In our opinion, the next step in this process should focus on efforts to implement standards specific to our African food sectors. In this regard, the excellent work previously done by China and India in the medicines sector can serve as an example. These two countries, in particular, have forced industrial lobbies in Western countries to limit the validity of the patents they have defined to their pharmaceutical products for trade. This victory enabled them, once the products in question fell into the public domain, to manufacture generics carrying their own brands which they promote commercially all over the world.

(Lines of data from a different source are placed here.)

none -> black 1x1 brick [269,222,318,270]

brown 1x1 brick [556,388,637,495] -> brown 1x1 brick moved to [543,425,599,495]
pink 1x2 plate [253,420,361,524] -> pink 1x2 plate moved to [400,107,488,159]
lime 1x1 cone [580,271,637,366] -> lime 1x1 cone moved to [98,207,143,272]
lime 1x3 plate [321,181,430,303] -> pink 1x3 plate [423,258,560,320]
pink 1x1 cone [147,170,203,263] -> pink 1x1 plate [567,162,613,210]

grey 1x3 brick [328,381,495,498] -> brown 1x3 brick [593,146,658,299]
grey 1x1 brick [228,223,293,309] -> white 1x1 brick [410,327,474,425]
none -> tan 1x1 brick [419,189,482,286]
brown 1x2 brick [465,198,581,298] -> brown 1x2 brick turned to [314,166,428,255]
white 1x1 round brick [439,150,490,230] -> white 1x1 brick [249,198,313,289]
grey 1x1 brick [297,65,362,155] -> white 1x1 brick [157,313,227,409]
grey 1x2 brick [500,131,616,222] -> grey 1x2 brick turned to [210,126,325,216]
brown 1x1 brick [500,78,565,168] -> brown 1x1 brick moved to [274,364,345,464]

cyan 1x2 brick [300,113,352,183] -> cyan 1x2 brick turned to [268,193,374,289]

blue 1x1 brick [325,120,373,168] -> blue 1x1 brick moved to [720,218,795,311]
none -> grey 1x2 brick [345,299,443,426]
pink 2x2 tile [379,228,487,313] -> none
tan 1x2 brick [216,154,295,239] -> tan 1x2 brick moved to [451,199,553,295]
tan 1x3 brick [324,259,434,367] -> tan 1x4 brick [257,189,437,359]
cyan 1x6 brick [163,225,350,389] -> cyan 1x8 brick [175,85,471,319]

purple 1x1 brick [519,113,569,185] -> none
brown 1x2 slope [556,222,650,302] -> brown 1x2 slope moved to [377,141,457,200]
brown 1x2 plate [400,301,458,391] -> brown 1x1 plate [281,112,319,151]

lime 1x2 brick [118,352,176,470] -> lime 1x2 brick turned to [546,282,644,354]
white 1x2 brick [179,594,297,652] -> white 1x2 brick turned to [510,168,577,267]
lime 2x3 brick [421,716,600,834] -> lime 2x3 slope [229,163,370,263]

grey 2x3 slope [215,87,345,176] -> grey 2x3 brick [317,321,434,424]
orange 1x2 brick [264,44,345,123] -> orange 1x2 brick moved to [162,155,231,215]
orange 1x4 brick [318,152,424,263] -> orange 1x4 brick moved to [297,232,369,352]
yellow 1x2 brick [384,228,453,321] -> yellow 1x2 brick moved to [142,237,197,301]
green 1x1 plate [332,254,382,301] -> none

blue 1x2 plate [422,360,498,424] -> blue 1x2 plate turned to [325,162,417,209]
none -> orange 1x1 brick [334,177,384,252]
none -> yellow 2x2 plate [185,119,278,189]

Regarding standards for international trade in agrifood products, falling under the global regulatory prerogatives of the Codex Alimentarius, Morocco, like other African countries which are members of the UN body, can use these Codex standards to adapt them to the specific rules of its internal market and the conditions of its consumer citizens. By pooling the efforts of our African countries in this direction, it will be possible to devise our own standards, formulated on the basis of those of Codex, which will have to be made available to future AfCFTA officials (African Continental Free Trade Area) whose start-up is planned for this month of July. This will provide them with a working tool to enable them to dialogue and negotiate serenely with other parts of the globalized world on behalf of the countries of our continent.

This will at the same time confirm the place that belongs to our African nations on the side of the winners of the Covid-19 pandemic. And that will allow us to teach those in need how to better manage epidemics that are bound to occur in the future.